* MATERIAL PROVIDED *
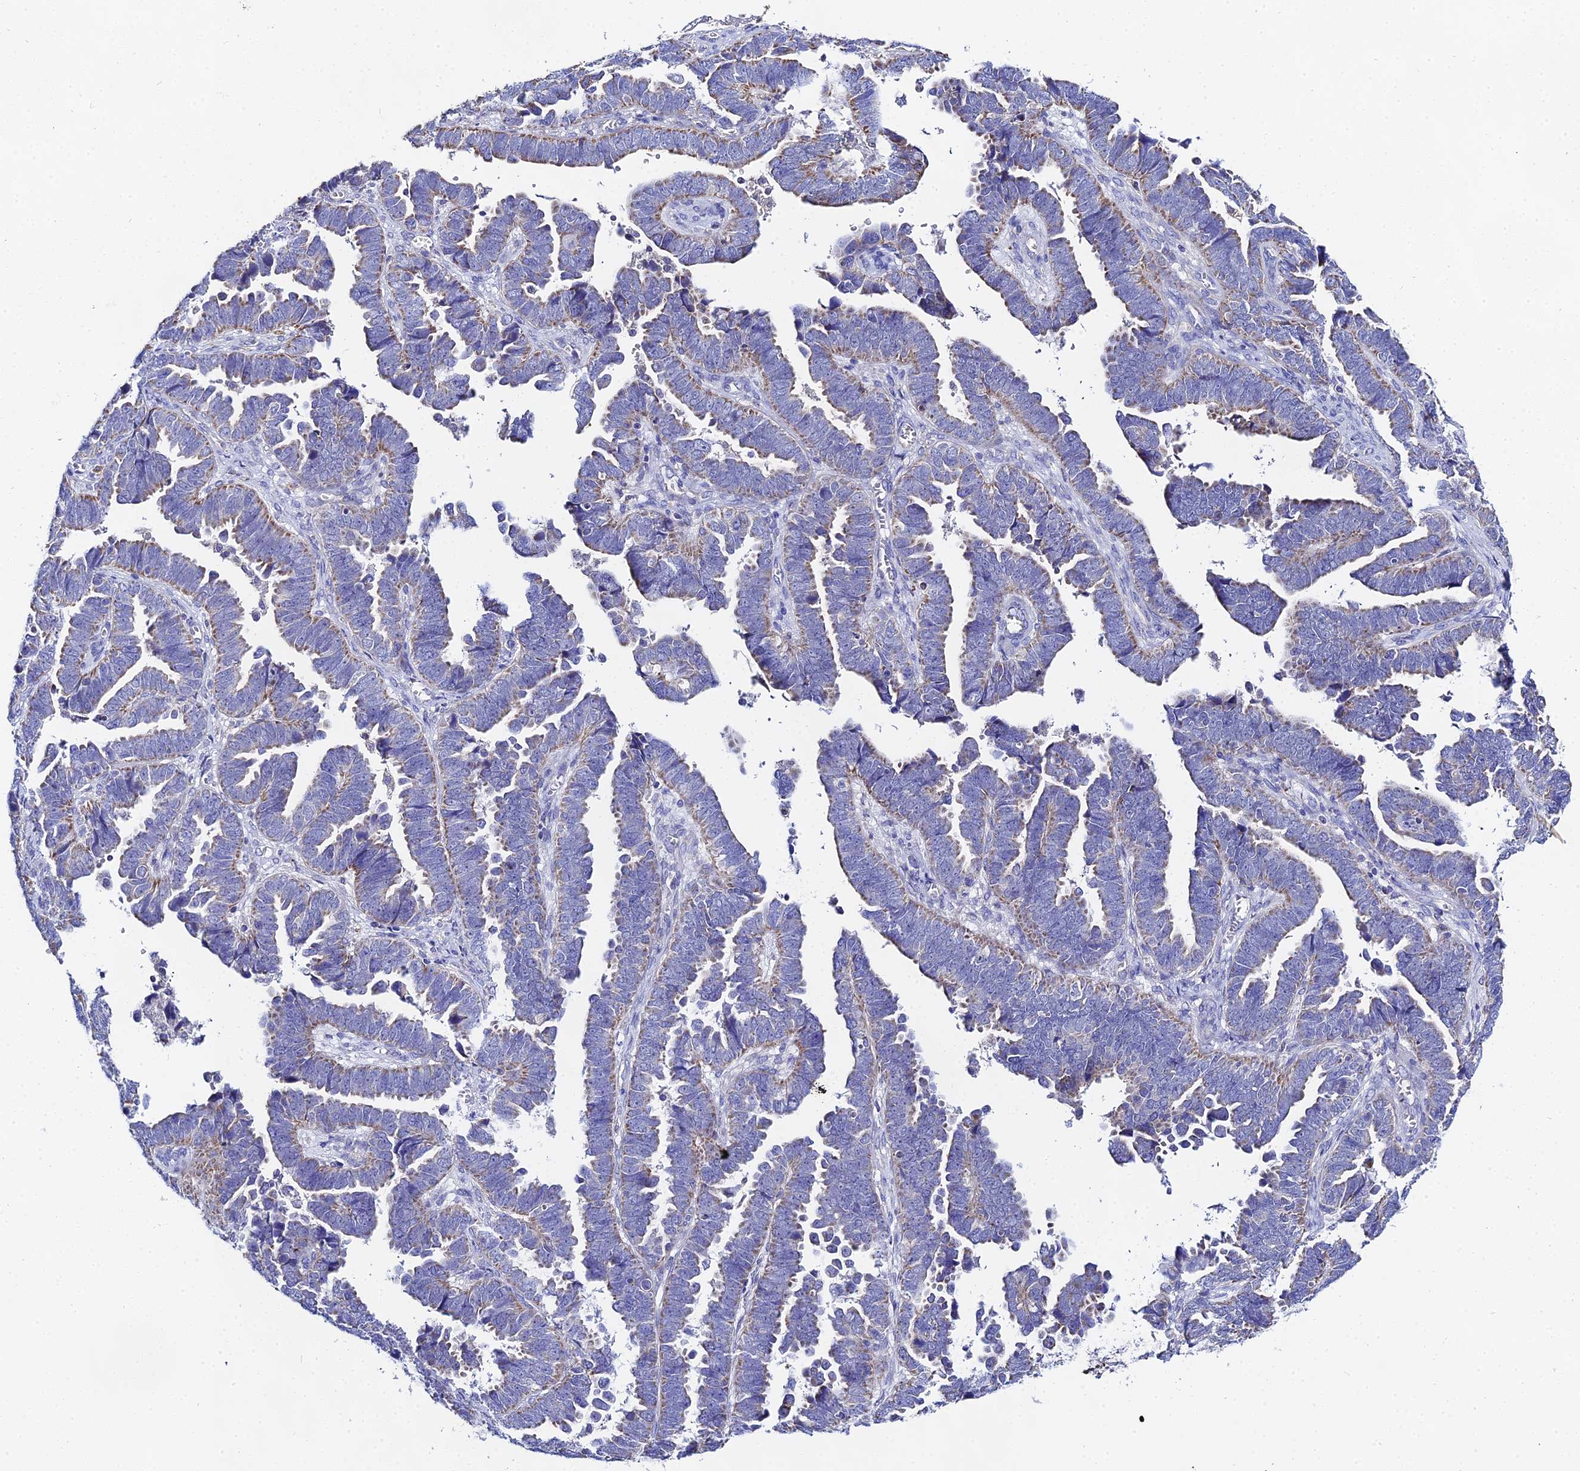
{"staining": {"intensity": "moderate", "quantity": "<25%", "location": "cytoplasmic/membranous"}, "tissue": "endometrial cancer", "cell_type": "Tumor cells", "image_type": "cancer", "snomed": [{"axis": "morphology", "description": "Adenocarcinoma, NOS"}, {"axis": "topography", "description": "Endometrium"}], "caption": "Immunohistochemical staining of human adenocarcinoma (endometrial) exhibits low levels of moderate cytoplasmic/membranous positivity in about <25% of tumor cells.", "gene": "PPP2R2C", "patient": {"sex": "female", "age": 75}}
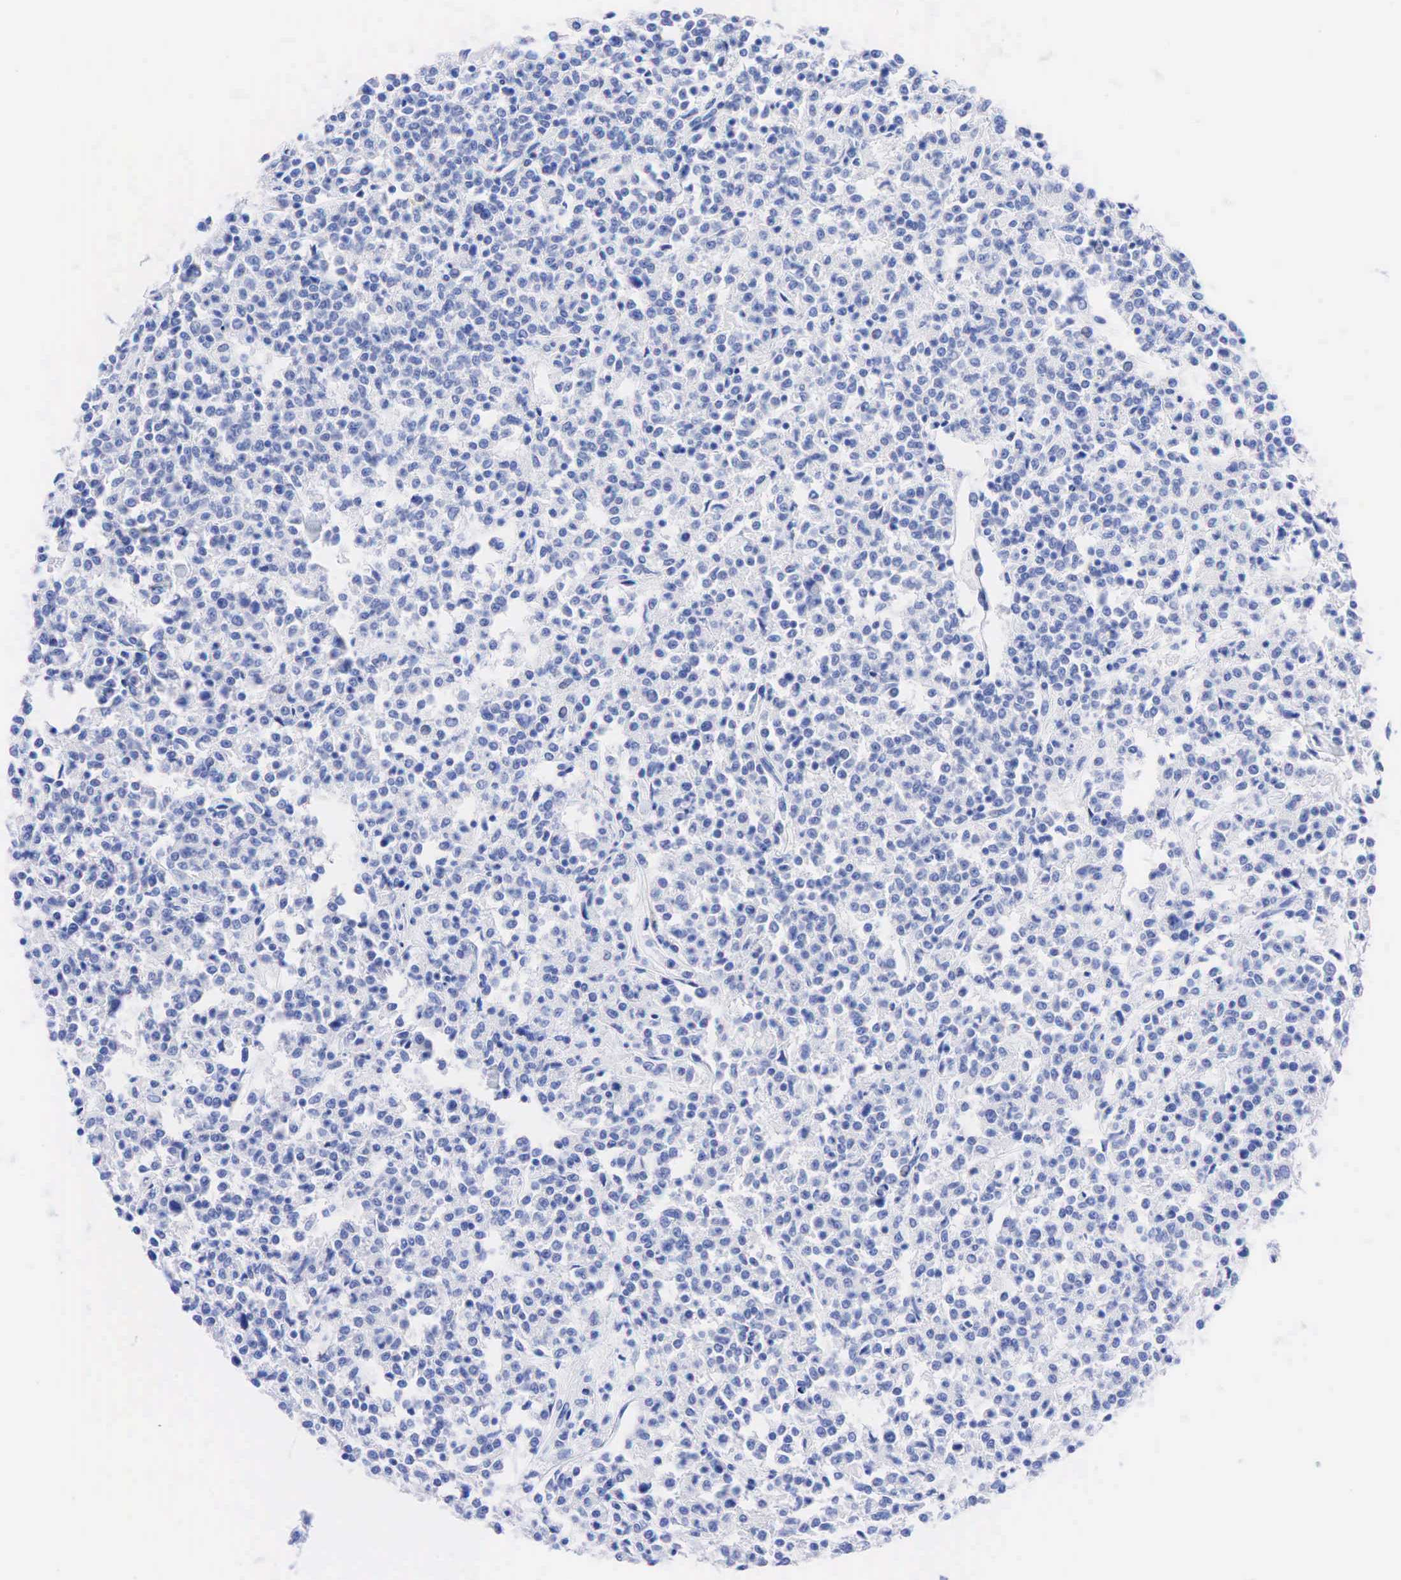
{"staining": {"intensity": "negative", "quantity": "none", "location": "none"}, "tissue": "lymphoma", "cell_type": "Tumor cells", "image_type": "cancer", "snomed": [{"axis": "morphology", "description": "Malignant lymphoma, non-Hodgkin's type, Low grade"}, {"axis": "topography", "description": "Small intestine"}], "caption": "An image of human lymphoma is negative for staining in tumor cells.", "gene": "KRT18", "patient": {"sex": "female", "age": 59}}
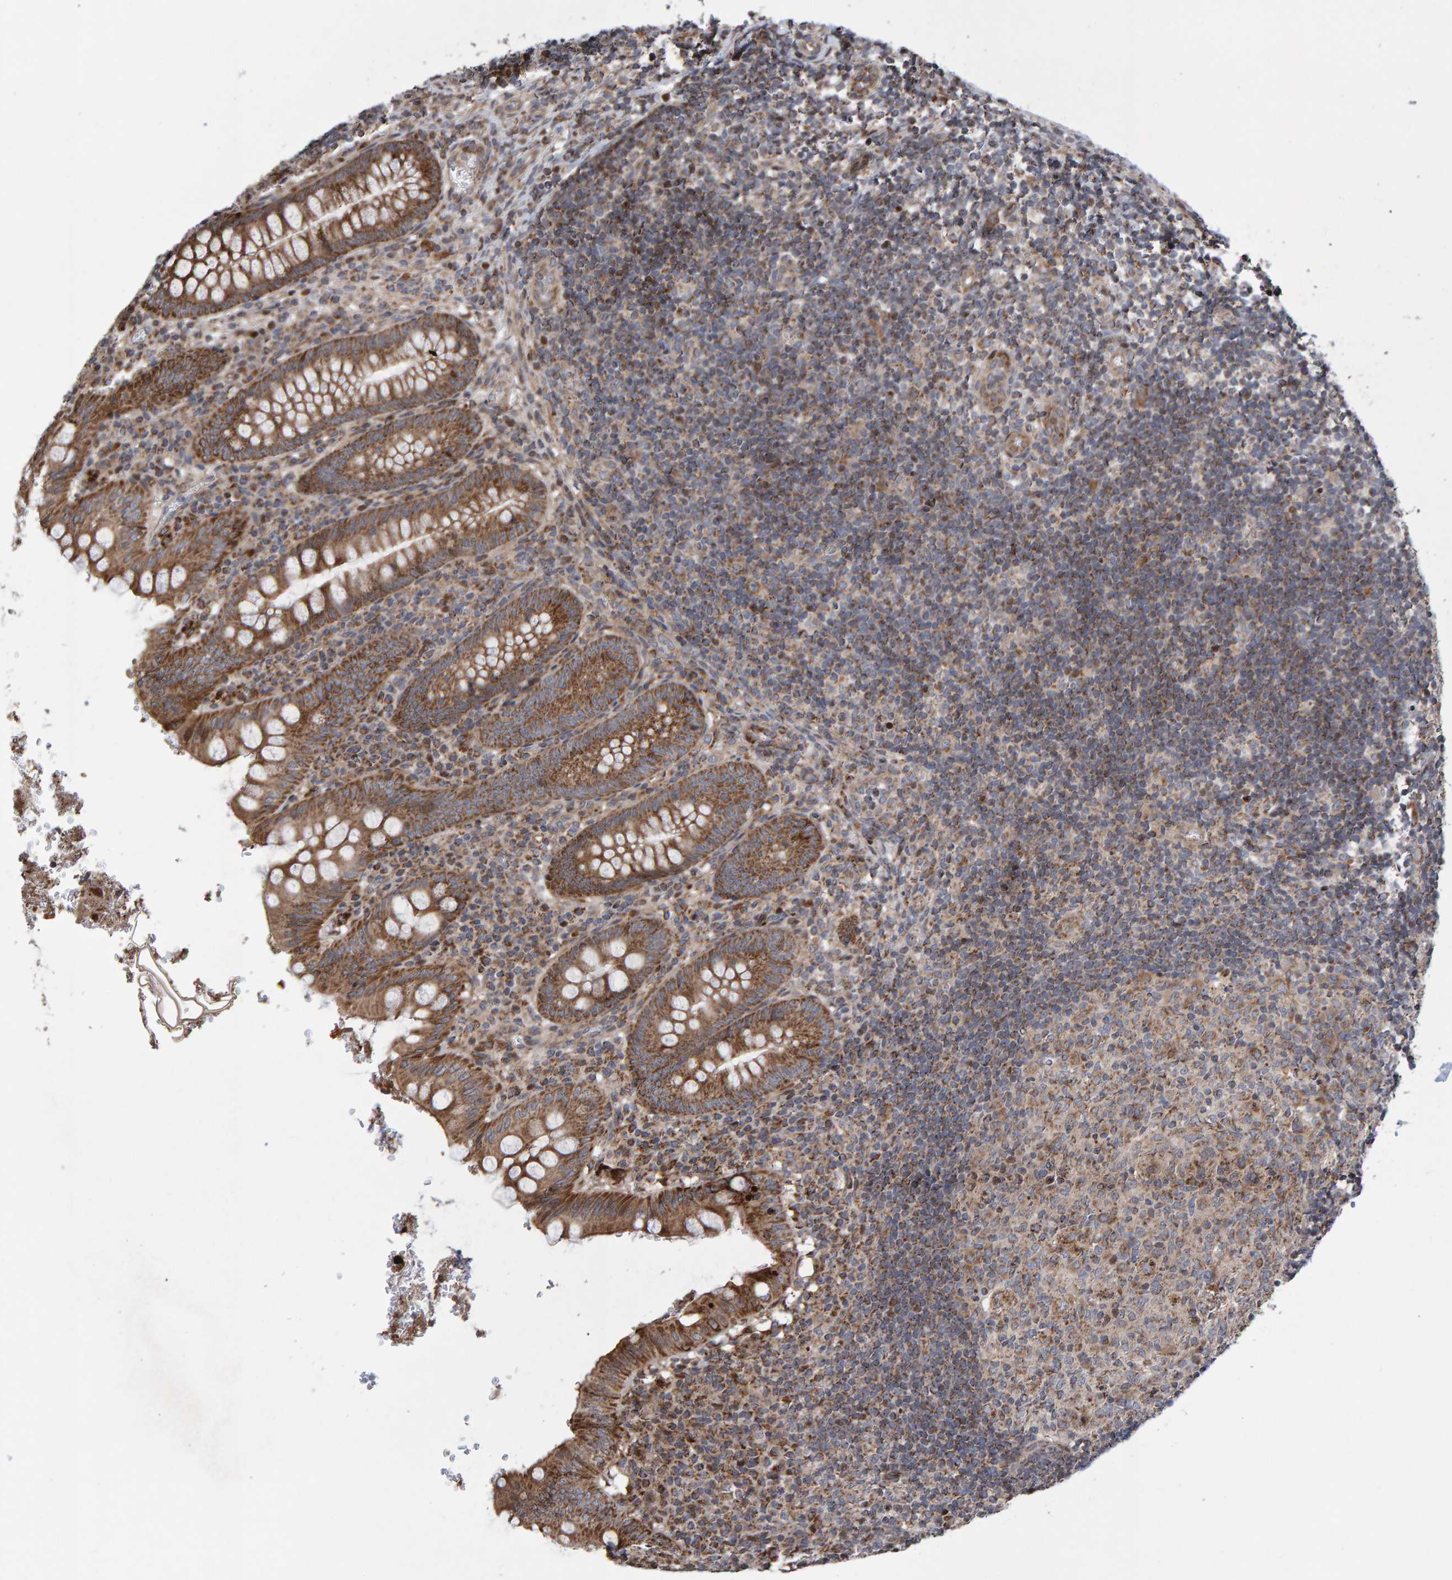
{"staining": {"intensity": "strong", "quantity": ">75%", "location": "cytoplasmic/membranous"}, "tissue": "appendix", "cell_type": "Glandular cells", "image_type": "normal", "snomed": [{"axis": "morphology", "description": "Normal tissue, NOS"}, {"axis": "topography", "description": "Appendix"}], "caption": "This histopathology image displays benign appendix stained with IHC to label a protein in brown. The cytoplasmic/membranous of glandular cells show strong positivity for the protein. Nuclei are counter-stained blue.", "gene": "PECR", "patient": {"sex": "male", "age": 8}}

* ASSIGNMENT *
Make an exact copy of all the material, but keep the pictures out of it.

* RESPONSE TO THIS TASK *
{"staining": {"intensity": "moderate", "quantity": "<25%", "location": "cytoplasmic/membranous"}, "tissue": "endometrial cancer", "cell_type": "Tumor cells", "image_type": "cancer", "snomed": [{"axis": "morphology", "description": "Adenocarcinoma, NOS"}, {"axis": "topography", "description": "Endometrium"}], "caption": "Immunohistochemical staining of human adenocarcinoma (endometrial) exhibits low levels of moderate cytoplasmic/membranous positivity in about <25% of tumor cells.", "gene": "PPP2R2C", "patient": {"sex": "female", "age": 75}}
{"staining": {"intensity": "negative", "quantity": "none", "location": "none"}, "tissue": "lymphoma", "cell_type": "Tumor cells", "image_type": "cancer", "snomed": [{"axis": "morphology", "description": "Malignant lymphoma, non-Hodgkin's type, Low grade"}, {"axis": "topography", "description": "Small intestine"}], "caption": "An image of human lymphoma is negative for staining in tumor cells.", "gene": "KRT18", "patient": {"sex": "female", "age": 59}}
{"staining": {"intensity": "strong", "quantity": ">75%", "location": "cytoplasmic/membranous"}, "tissue": "appendix", "cell_type": "Glandular cells", "image_type": "normal", "snomed": [{"axis": "morphology", "description": "Normal tissue, NOS"}, {"axis": "topography", "description": "Appendix"}], "caption": "This histopathology image displays benign appendix stained with IHC to label a protein in brown. The cytoplasmic/membranous of glandular cells show strong positivity for the protein. Nuclei are counter-stained blue.", "gene": "PECR", "patient": {"sex": "male", "age": 8}}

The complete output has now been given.